§ What the task asks
Extract every line of text from the entries below without altering it, and leave the pictures out.

§ Material for the task
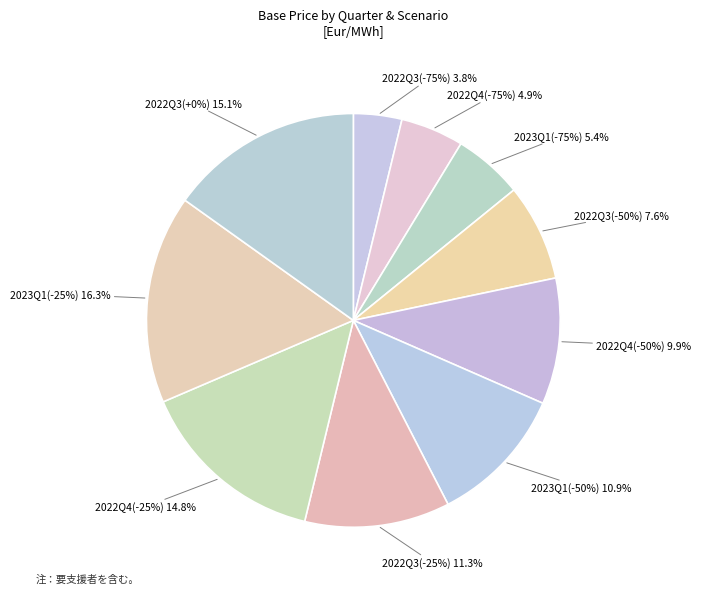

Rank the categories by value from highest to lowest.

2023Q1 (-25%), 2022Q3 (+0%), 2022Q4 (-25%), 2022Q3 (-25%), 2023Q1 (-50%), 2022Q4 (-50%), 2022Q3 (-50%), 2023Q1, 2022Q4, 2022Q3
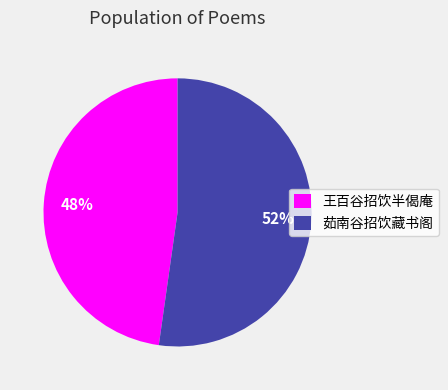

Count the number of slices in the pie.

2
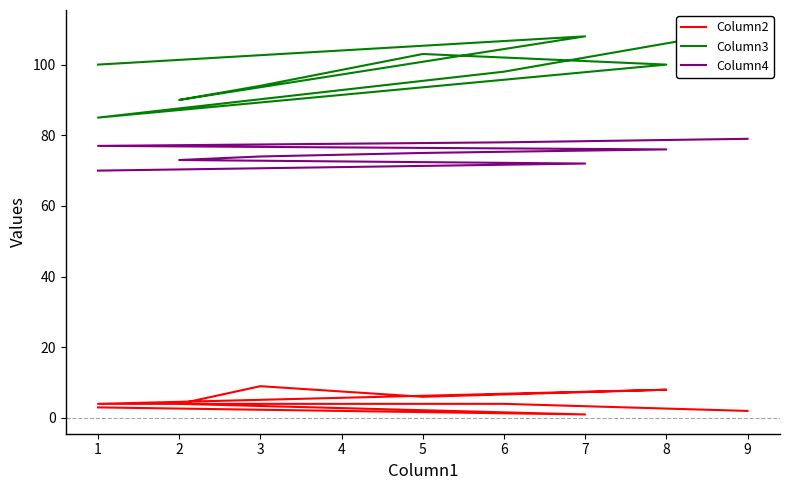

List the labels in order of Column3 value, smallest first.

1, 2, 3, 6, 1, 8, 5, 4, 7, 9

§ Written response
Rank the categories by value from highest to lowest.

2023Q1 (-25%), 2022Q3 (+0%), 2022Q4 (-25%), 2022Q3 (-25%), 2023Q1 (-50%), 2022Q4 (-50%), 2022Q3 (-50%), 2023Q1, 2022Q4, 2022Q3

Count the number of slices in the pie.

2

List the labels in order of Column3 value, smallest first.

1, 2, 3, 6, 1, 8, 5, 4, 7, 9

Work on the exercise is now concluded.